14. Lo que hago no es absurdo, aunque no sea necesariamente positivo. No hay desarrollos absurdos, sino profesionales poco competentes. Procura comprender la lógica, incluso de mis conductas más extrañas.
15. Enfoca la educación y el tratamiento en términos positivos. Por ejemplo, la mejor manera de
extinguir las conductas disfuncionales (autoagresiones, rabietas, conductas destructivas, etc.) es
sustituirlas por otras funcionales.
16. Ponme límites. No permitas que dedique días enteros a mis estereotipias, rituales, alteraciones de conducta. Los límites que negociamos me ayudan a saber que existes y que existo.
17. En general, no interpretes que no quiero, sino que no puedo.
18. Si quieres que aprenda, tienes que proporcionarme experiencias de aprendizaje sin errores, y no por ensayo y error. Para ello, es preciso que adaptes cuidadosamente los objetivos y
procedimientos de enseñanza a mi nivel de desarrollo, y que me proporciones ayudas suficientes
para hacer con éxito las tareas que me pides.
19. Pero evita las ayudas excesivas. Toda ayuda de más es contraproducente porque me hace
depender de la ayuda más que de los estímulos relevantes y me hurta una posibilidad de aprender.
20. Por ahora, mi problema se mejora sobre todo con la educación. Procura evitar excesos
farmacológicos o una administración crónica de neurolépticos. Consulta al médico con alguna
frecuencia si recibo medicación.
21. No me compares constantemente con los niños normales. Mi desarrollo sigue caminos distintos y quizá más lentos, pero eso no quiere decir que no se produzca.

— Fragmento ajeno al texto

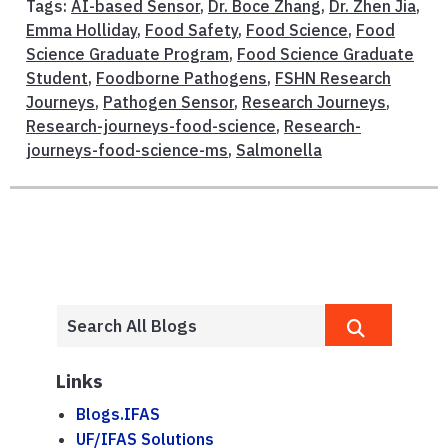
Tags:
AI-based Sensor
,
Dr. Boce Zhang
,
Dr. Zhen Jia
,
Emma Holliday
,
Food Safety
,
Food Science
,
Food
Science Graduate Program
,
Food Science Graduate
Student
,
Foodborne Pathogens
,
FSHN Research
Journeys
,
Pathogen Sensor
,
Research Journeys
,
Research-journeys-food-science
,
Research-
journeys-food-science-ms
,
Salmonella
Links
Blogs.IFAS
UF/IFAS Solutions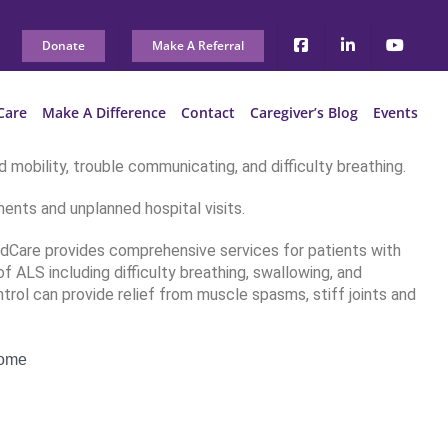
Donate
Make A Referral
Care
Make A Difference
Contact
Caregiver’s Blog
Events
 mobility, trouble communicating, and difficulty breathing.
ents and unplanned hospital visits.
edCare provides comprehensive services for patients with
 ALS including difficulty breathing, swallowing, and
trol can provide relief from muscle spasms, stiff joints and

22. Ten en cuenta que dominar un signo, un sólo signo, puede cambiar mi vida por completo.
23. Utiliza frecuentemente códigos viso – espaciales para enseñarme o hacerme entender las cosas. Mi capacidad viso-espacial suele estar relativamente preservada. Por ejemplo, los pictogramas que muestran lo que se va a hacer y sirven como «agendas» pueden ser muy útiles.
24. Plantea actividades funcionales y que puedan tener algún sentido en mi trayectoria personal. Por ejemplo, hacer círculos con lápiz puede ser menos funcional para mí (si no puedo llegar a escribir o dibujar figuras representativas) que hacer huevos fritos.
25. Ten en cuenta que antes de ser autista soy niño, adolescente o adulto. Por muy grave que sea mi trastorno del desarrollo, es mucho más lo que me une que lo que me separa de las otras personas.
Las peticiones del cuadro 6, que deben estudiarse cuidadosamente, establecen una especie de
«actitud general» muy eficaz en el afrontamiento de los cuadros del espectro autista. Son útiles a lo
largo de todo el desarrollo de las personas que presentan cuadros situados en ese espectro. Pero
deben cualificarse para los diferentes momentos del ciclo vital.
En general, podemos decir que los preescolares autistas requieren un altísimo grado de dedicación y trabajo, que debe proveerse. Además, sus familias pasan por un periodo muy crítico de asimilación del trastorno del hijo, que requiere ayuda profesional y un firme apoyo. Muchos niños pequeños autistas pueden beneficiarse de la educación preescolar normal, pero para ello se requiere un compromiso muy claro de los profesionales que los atienden, apoyo psicopedagógico a esos profesionales y centros preescolares muy bien estructurados y con pocos niños.
Los autistas de niveles cognitivos más bajos pueden beneficiarse más de la educación específica que de la integrada en la edad escolar, especialmente cuando tienen alteraciones graves de conducta. Hay, por otra parte, niños autistas para los que la indicación mejor puede ser la educación especial, pero no específica, o – en los de más capacidad intelectual – la integración. En estos dos últimos casos, es preciso un claro compromiso educativo de los grupos de profesores y apoyos de expertos que orienten la labor educativa y ayuden a controlar una angustia excesiva o sentimientos de impotencia en los educadores.
Finalmente es preciso proporcionar a los adultos autistas recursos tales como residencias, centros ocupacionales y centros de empleo protegido, y apoyar la inserción en el mercado laboral de los más capacitados. El autismo requiere siempre un apoyo estable y comprometido de por vida. Una vida que además suele prolongarse más allá que la de los padres, ya que el autismo no implica un acortamiento de la esperanza de vida.